**EXERCISE SET**:
(a) In the blog entries about work and cicadas, what trick for looking busy does the retired man give?
(b) Extend the blog entries about work and cicadas, picking up after their final sentence.

**SELECTED EXCERPT**:
Monday, July 23, 2007

"Keepin' busy?" he axed. Old guy. South Side Irish. Retired. Sitting on couch.
"Eh, you know, just workin'," I says. Young guy. North Side Nobody. Worker. Standing in front of couch.
"Good, good. Keep ya outta trouble. Workin' hard den?" he says.
"Try my hardest to at least look busy," I joke. Hohohoooooah!!
"Atta boy." He leans back in reflection. "Hey, ya know dere's a trick ta dat," he says.
"Trick to what?" I axe.
"Lookin' busy."
"What'sat."
"Walk fast." He grins at the ceiling. "Annit don't matter ya got nowhere to go, just walk fast. Da bosses'll tink yer on da ball and even if not, dey won't be able to catch up witcha."

Tuesday, June 12, 2007

"i didn't do it."

"yeah? well who the hell ELSE around here WRITES THEIR ZEROES UPSIDE DOWN?!"

"oh."
the cicadas are back. last time was seventeen years ago. i was sixteen. working here. how times change. though while this generation of cicadas is doing the same thing their folks did seventeen years thence, i've gone from shipping & receiving to purchasing.

they're pretty big. kind of like half grasshopper, half cockroach, with beady red eyes. they fly everywhere, get into everything, and are loud. i mean, loud. like flights coming out of o'hare buzz our roof but you can still hear the cicadas loud. landing on your face or clothes or climbing in your shirt, chirping, crunching under heels and wheels and sheets of steels. forreals. (yo.)

i like them. i feel a sort of kinship with their cycle, being that i met their parents half a lifetime ago. it's like a recurring stress dream, the type what recurs only in times of uyhrioadj, when nothing makes sense, when all you need is to come back to center. something familiar. a sign. to find some semblance of balance after having fallen so far off. every seventeen years the cicadas will bring it: a loud beacon of what's that noise enough to wake up anyonething. an odd sentence, i know.

in the meanwhile, i've read some nelson algren, some mike daily, hermann hesse has elevated to superhero status, some billboards, commercial advertisements, inventory transactions, cost sheets, things of this nature. have written nothing but purchase orders and grocery lists; reminder post-its to get a new city sticker or pick up a loaf of bread on the way home; query letters attached to vendor inquiries; occasional vents scribbled on scratch paper headed straight for the shredder. no evidence. cicadas leave no evidence of life until their next cycle.

**Extracted page text data**:
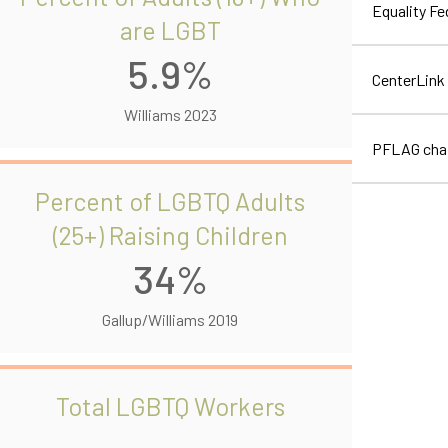
Equality F
are LGBT
5.9%
CenterLink
Williams 2023
PFLAG cha
Percent of LGBTQ Adults
(25+) Raising Children
34%
Gallup/Williams 2019
Total LGBTQ Workers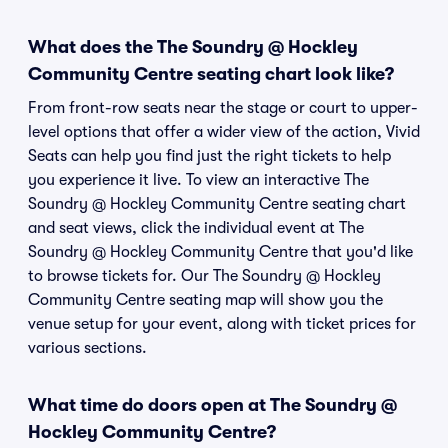
What does the The Soundry @ Hockley
Community Centre seating chart look like?
From front-row seats near the stage or court to upper-
level options that offer a wider view of the action, Vivid
Seats can help you find just the right tickets to help
you experience it live. To view an interactive The
Soundry @ Hockley Community Centre seating chart
and seat views, click the individual event at The
Soundry @ Hockley Community Centre that you'd like
to browse tickets for. Our The Soundry @ Hockley
Community Centre seating map will show you the
venue setup for your event, along with ticket prices for
various sections.
What time do doors open at The Soundry @
Hockley Community Centre?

**TASK RESULTS**:
(a) Walk fast, even if you have nowhere to go.

(b)
but they're down there. all the while our uberworld hustles bustles chimchimes not quite quickly enough for anybodything, they bide their time. quietly. in cool, shady soil beneath the trees. waiting. for their seventeenth year.

and now they're here.

unapologetically.
unabashedly.
unignorably.

seventeen years in the making,
right on time.

Wednesday, July 12, 2006

i loved to clean the chalkboard
in second grade-
it was punishment the likes
of going to my room;
i liked being there,
too.
i would erase the board black,
no hint of chalk
having ever been scratched
on its surface,
its existence mute-
mine at the chalkboard,
and in my room,
too.

Friday, July 07, 2006

Da Barber no longer has his shop. At eleven dollars a cut competing against a beauty salon next door and two across the street undercutting for ten, he could no longer afford rent. Over forty years he's been a barber, and before rent, utilities, taxes, and legal counsel for two DUI collars, made fourteen thousand dollars his last year at it. Meaning all he came out with was whatever tips he saved in the shoebox under his bed. So he quit. Retired. Closed the shop he'd had since Nineteen Sixty-Five and moved his equipment into a room of the bungalow he's lived at since he was eleven, in the Northwest Side Bungalow Belt.

The other night I call him, after work.

"Hullo."

"Hey Sal, cuttin' hair today?"

"Aah, dunno, been drinkin' all day! Hahaha! Ya know how it is!"

"Nah, don't worry about it then, maybe later in the week."

"What da hell, I tink I can do it! Come on over, I'll just quit drinkin' from now till ya get here!"

"You sure?"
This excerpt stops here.